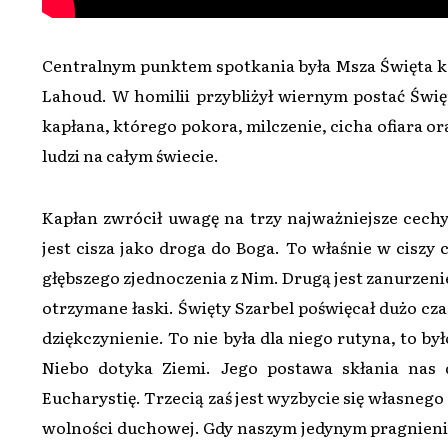
Centralnym punktem spotkania była Msza Święta ko
Lahoud. W homilii przybliżył wiernym postać Święt
kapłana, którego pokora, milczenie, cicha ofiara or
ludzi na całym świecie.
Kapłan zwrócił uwagę na trzy najważniejsze cechy
jest cisza jako droga do Boga. To właśnie w ciszy c
głębszego zjednoczenia z Nim. Drugą jest zanurzeni
otrzymane łaski. Święty Szarbel poświęcał dużo cza
dziękczynienie. To nie była dla niego rutyna, to 
Niebo dotyka Ziemi. Jego postawa skłania nas
Eucharystię. Trzecią zaś jest wyzbycie się własnego 
wolności duchowej. Gdy naszym jedynym pragnieniem 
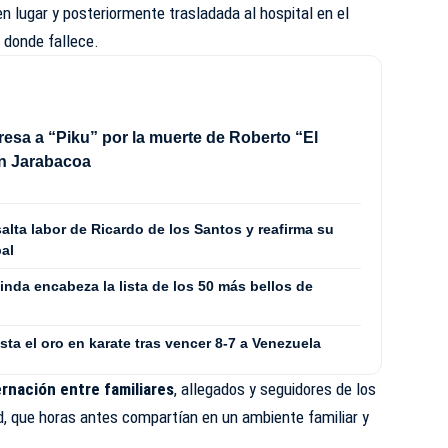
 en lugar y posteriormente trasladada al hospital en el
o donde fallece.
esa a “Piku” por la muerte de Roberto “El
en Jarabacoa
lta labor de Ricardo de los Santos y reafirma su
al
nda encabeza la lista de los 50 más bellos de
a el oro en karate tras vencer 8-7 a Venezuela
rnación entre familiares
, allegados y seguidores de los
ad, que horas antes compartían en un ambiente familiar y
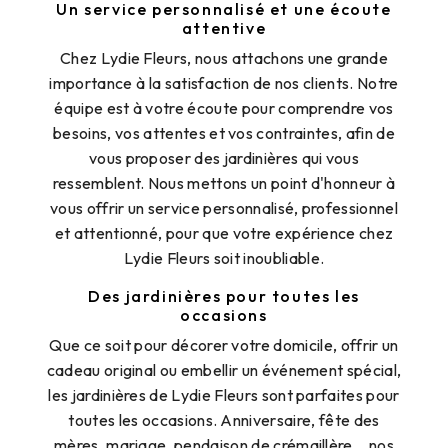
Un service personnalisé et une écoute
attentive
Chez Lydie Fleurs, nous attachons une grande
importance à la satisfaction de nos clients. Notre
équipe est à votre écoute pour comprendre vos
besoins, vos attentes et vos contraintes, afin de
vous proposer des jardinières qui vous
ressemblent. Nous mettons un point d'honneur à
vous offrir un service personnalisé, professionnel
et attentionné, pour que votre expérience chez
Lydie Fleurs soit inoubliable.
Des jardinières pour toutes les
occasions
Que ce soit pour décorer votre domicile, offrir un
cadeau original ou embellir un événement spécial,
les jardinières de Lydie Fleurs sont parfaites pour
toutes les occasions. Anniversaire, fête des
mères, mariage, pendaison de crémaillère... nos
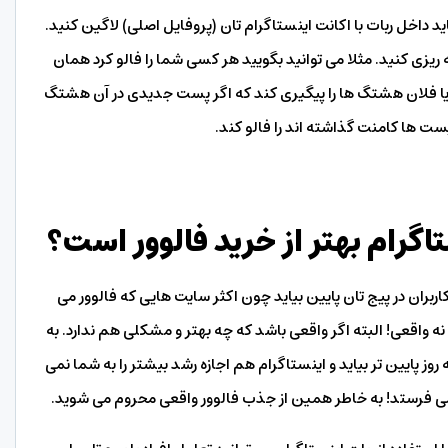
د داخل ربات با اکانت اینستاگرام تان (پروفایل اصلی) لاگین کنید.
ه ریزی کنید. مثلا می توانید بگویید هر کسی شما را فالو کرد همان
ا فلان هشتگ ها را پیگیری کند که اگر پست جدیدی در آن هشتگ
 پست ها کامنت گذاشته اند را فالو کند.
تاگرام بهتر از خرید فالوور است؟
ربران در پیج تان پایین بیاید چون اکثر سایت هایی که فالوور می
 واقعی! البته اگر واقعی باشد که چه بهتر و مشکلی هم ندارد. به
ز پایین تر بیاید و اینستاگرام هم اجازه رشد بیشتر را به شما نمی
نمی فرستد! به خاطر همین از جذب فالوور واقعی محروم می شوید.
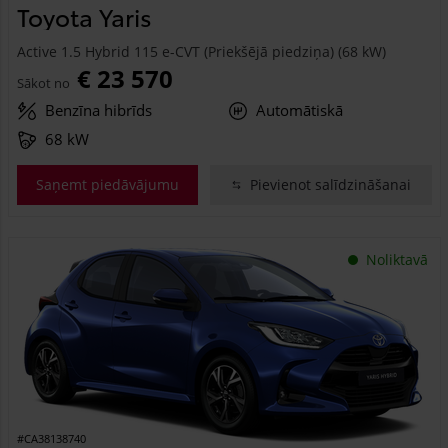
Toyota Yaris
Active 1.5 Hybrid 115 e-CVT (Priekšējā piedziņa) (68 kW)
€ 23 570
Sākot no
Benzīna hibrīds
Automātiskā
68 kW
Saņemt piedāvājumu
Pievienot salīdzināšanai
Noliktavā
#CA38138740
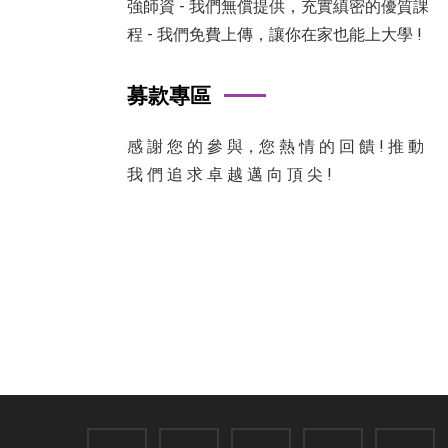
強師資 - 我們無償提供，充實縝密的優質課
程 - 我們免費上傳，讓你在家也能上大學 !
募款專區
感 謝 您 的 參 與，您 熱 情 的 回 饋 ! 推 動
我 們 追 求 卓 越 邁 向 頂 尖 !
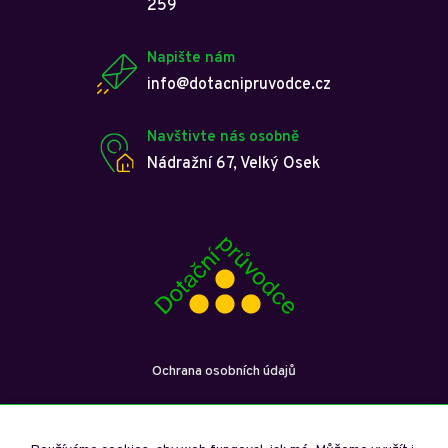
259
Napište nám
info@dotacnipruvodce.cz
Navštivte nás osobně
Nádražní 67, Velký Osek
Ochrana osobních údajů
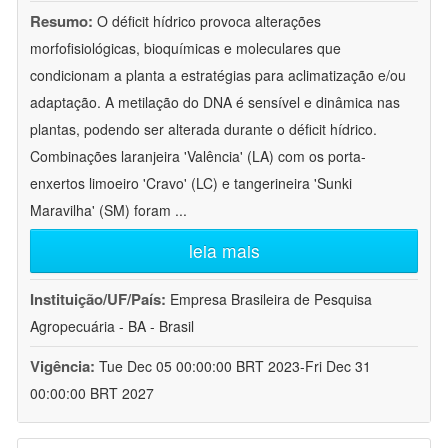
Resumo:
O déficit hídrico provoca alterações
morfofisiológicas, bioquímicas e moleculares que
condicionam a planta a estratégias para aclimatização e/ou
adaptação. A metilação do DNA é sensível e dinâmica nas
plantas, podendo ser alterada durante o déficit hídrico.
Combinações laranjeira 'Valência' (LA) com os porta-
enxertos limoeiro 'Cravo' (LC) e tangerineira 'Sunki
Maravilha' (SM) foram
...
leia mais
Instituição/UF/País:
Empresa Brasileira de Pesquisa
Agropecuária - BA - Brasil
Vigência:
Tue Dec 05 00:00:00 BRT 2023-Fri Dec 31
00:00:00 BRT 2027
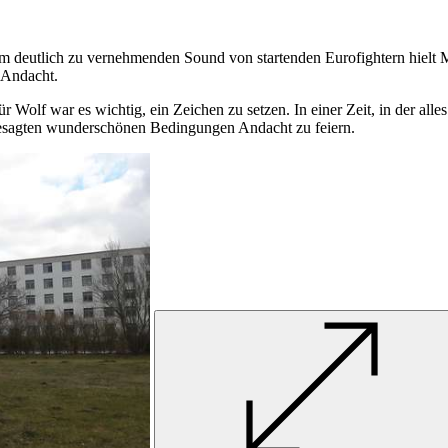
eutlich zu vernehmenden Sound von startenden Eurofightern hielt Mi
 Andacht.
r Wolf war es wichtig, ein Zeichen zu setzen. In einer Zeit, in der all
 besagten wunderschönen Bedingungen Andacht zu feiern.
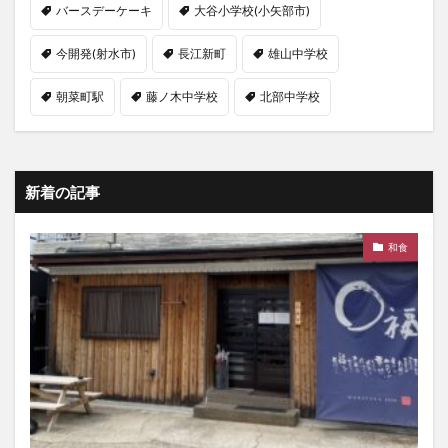
バースデーケーキ
大谷小学校(小矢部市)
今開発(射水市)
長江新町
雄山中学校
朝菜町駅
藤ノ木中学校
北部中学校
新着の記事
和食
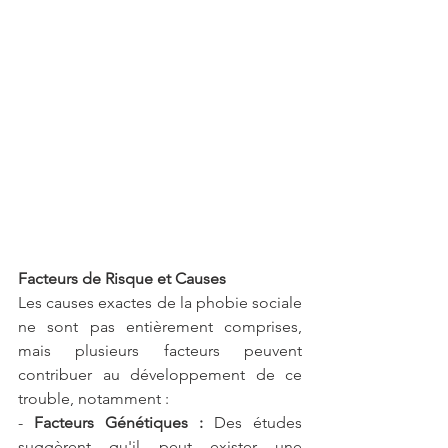
Facteurs de Risque et Causes
Les causes exactes de la phobie sociale 
ne sont pas entièrement comprises, 
mais plusieurs facteurs peuvent 
contribuer au développement de ce 
trouble, notamment :
- 
Facteurs Génétiques :
 Des études 
suggèrent qu'il peut exister une 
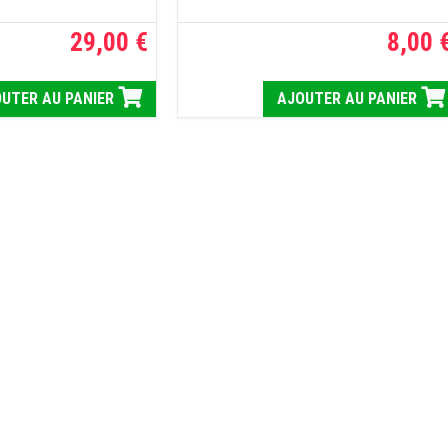
29,00 €
8,00 
UTER AU PANIER
AJOUTER AU PANIER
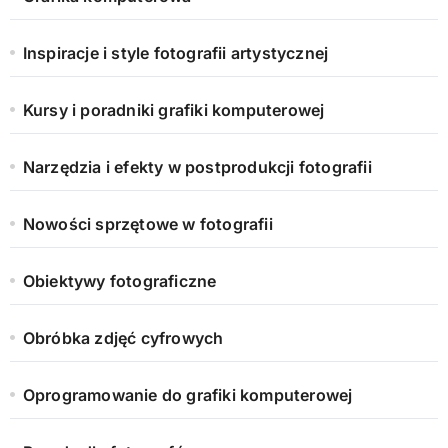
Inspiracje i style fotografii artystycznej
Kursy i poradniki grafiki komputerowej
Narzędzia i efekty w postprodukcji fotografii
Nowości sprzętowe w fotografii
Obiektywy fotograficzne
Obróbka zdjęć cyfrowych
Oprogramowanie do grafiki komputerowej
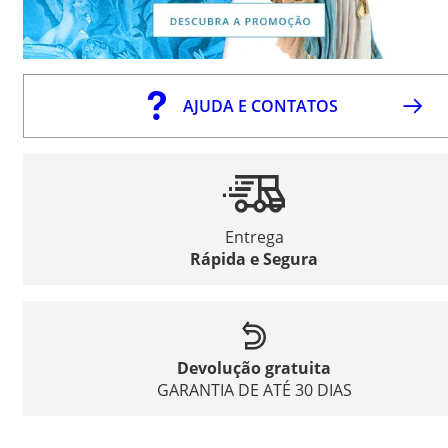
AJUDA E CONTATOS
Entrega
Rápida e Segura
Devolução gratuita
GARANTIA DE ATÉ 30 DIAS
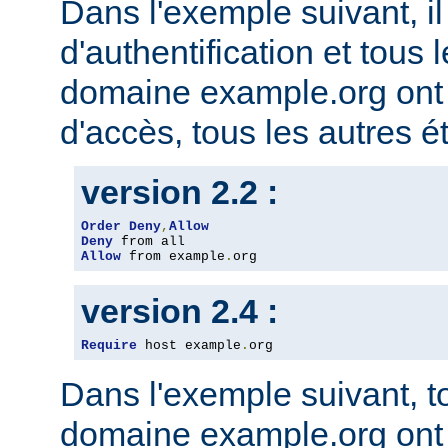
Dans l'exemple suivant, il
d'authentification et tous 
domaine example.org ont l
d'accès, tous les autres ét
version 2.2 :
Order
Deny
,
Allow
Deny
Allow
 from example
.
org
version 2.4 :
Require
 host example
.
org
Dans l'exemple suivant, t
domaine example.org ont l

--- WORK TO BE COMPLETED ---
Make an exact copy of the listing above. Do not include the pictures.

--- OUTPUT OF THE EXERCISE ---
Centralnym punktem spotkania była Msza Święta ko
Lahoud. W homilii przybliżył wiernym postać Święt
kapłana, którego pokora, milczenie, cicha ofiara or
ludzi na całym świecie.
Kapłan zwrócił uwagę na trzy najważniejsze cechy
jest cisza jako droga do Boga. To właśnie w ciszy c
głębszego zjednoczenia z Nim. Drugą jest zanurzeni
otrzymane łaski. Święty Szarbel poświęcał dużo cza
dziękczynienie. To nie była dla niego rutyna, to 
Niebo dotyka Ziemi. Jego postawa skłania nas
Eucharystię. Trzecią zaś jest wyzbycie się własnego 
wolności duchowej. Gdy naszym jedynym pragnieniem 
 en lugar y posteriormente trasladada al hospital en el
o donde fallece.
esa a “Piku” por la muerte de Roberto “El
en Jarabacoa
lta labor de Ricardo de los Santos y reafirma su
al
nda encabeza la lista de los 50 más bellos de
a el oro en karate tras vencer 8-7 a Venezuela
rnación entre familiares
, allegados y seguidores de los
ad, que horas antes compartían en un ambiente familiar y
Un service personnalisé et une écoute
attentive
Chez Lydie Fleurs, nous attachons une grande
importance à la satisfaction de nos clients. Notre
équipe est à votre écoute pour comprendre vos
besoins, vos attentes et vos contraintes, afin de
vous proposer des jardinières qui vous
ressemblent. Nous mettons un point d'honneur à
vous offrir un service personnalisé, professionnel
et attentionné, pour que votre expérience chez
Lydie Fleurs soit inoubliable.
Des jardinières pour toutes les
occasions
Que ce soit pour décorer votre domicile, offrir un
cadeau original ou embellir un événement spécial,
les jardinières de Lydie Fleurs sont parfaites pour
toutes les occasions. Anniversaire, fête des
mères, mariage, pendaison de crémaillère... nos
د داخل ربات با اکانت اینستاگرام تان (پروفایل اصلی) لاگین کنید.
ه ریزی کنید. مثلا می توانید بگویید هر کسی شما را فالو کرد همان
ا فلان هشتگ ها را پیگیری کند که اگر پست جدیدی در آن هشتگ
 پست ها کامنت گذاشته اند را فالو کند.
تاگرام بهتر از خرید فالوور است؟
ربران در پیج تان پایین بیاید چون اکثر سایت هایی که فالوور می
 واقعی! البته اگر واقعی باشد که چه بهتر و مشکلی هم ندارد. به
ز پایین تر بیاید و اینستاگرام هم اجازه رشد بیشتر را به شما نمی
نمی فرستد! به خاطر همین از جذب فالوور واقعی محروم می شوید.
Toyota Yaris
Active 1.5 Hybrid 115 e-CVT (Priekšējā piedziņa) (68 kW)
€ 23 570
Sākot no
Benzīna hibrīds
Automātiskā
68 kW
Saņemt piedāvājumu
Pievienot salīdzināšanai
Noliktavā
#CA38138740
強師資 - 我們無償提供，充實縝密的優質課
程 - 我們免費上傳，讓你在家也能上大學 !
募款專區
感 謝 您 的 參 與，您 熱 情 的 回 饋 ! 推 動
我 們 追 求 卓 越 邁 向 頂 尖 !
259
Napište nám
info@dotacnipruvodce.cz
Navštivte nás osobně
Nádražní 67, Velký Osek
Ochrana osobních údajů
Resumo:
O déficit hídrico provoca alterações
morfofisiológicas, bioquímicas e moleculares que
condicionam a planta a estratégias para aclimatização e/ou
adaptação. A metilação do DNA é sensível e dinâmica nas
plantas, podendo ser alterada durante o déficit hídrico.
Combinações laranjeira 'Valência' (LA) com os porta-
enxertos limoeiro 'Cravo' (LC) e tangerineira 'Sunki
Maravilha' (SM) foram
...
leia mais
Instituição/UF/País:
Empresa Brasileira de Pesquisa
Agropecuária - BA - Brasil
Vigência:
Tue Dec 05 00:00:00 BRT 2023-Fri Dec 31
00:00:00 BRT 2027
eutlich zu vernehmenden Sound von startenden Eurofightern hielt Mi
 Andacht.
r Wolf war es wichtig, ein Zeichen zu setzen. In einer Zeit, in der all
 besagten wunderschönen Bedingungen Andacht zu feiern.
バースデーケーキ
大谷小学校(小矢部市)
今開発(射水市)
長江新町
雄山中学校
朝菜町駅
藤ノ木中学校
北部中学校
新着の記事
和食
Facteurs de Risque et Causes
Les causes exactes de la phobie sociale 
ne sont pas entièrement comprises, 
mais plusieurs facteurs peuvent 
contribuer au développement de ce 
trouble, notamment :
- 
Facteurs Génétiques :
 Des études 
suggèrent qu'il peut exister une 
29,00 €
8,00 
UTER AU PANIER
AJOUTER AU PANIER
Inspiracje i style fotografii artystycznej
Kursy i poradniki grafiki komputerowej
Narzędzia i efekty w postprodukcji fotografii
Nowości sprzętowe w fotografii
Obiektywy fotograficzne
Obróbka zdjęć cyfrowych
Oprogramowanie do grafiki komputerowej
AJUDA E CONTATOS
Entrega
Rápida e Segura
Devolução gratuita
GARANTIA DE ATÉ 30 DIAS
Dans l'exemple suivant, il
d'authentification et tous 
domaine example.org ont l
d'accès, tous les autres ét
version 2.2 :
Order
Deny
,
Allow
Deny
Allow
 from example
.
org
version 2.4 :
Require
 host example
.
org
Dans l'exemple suivant, t
domaine example.org ont l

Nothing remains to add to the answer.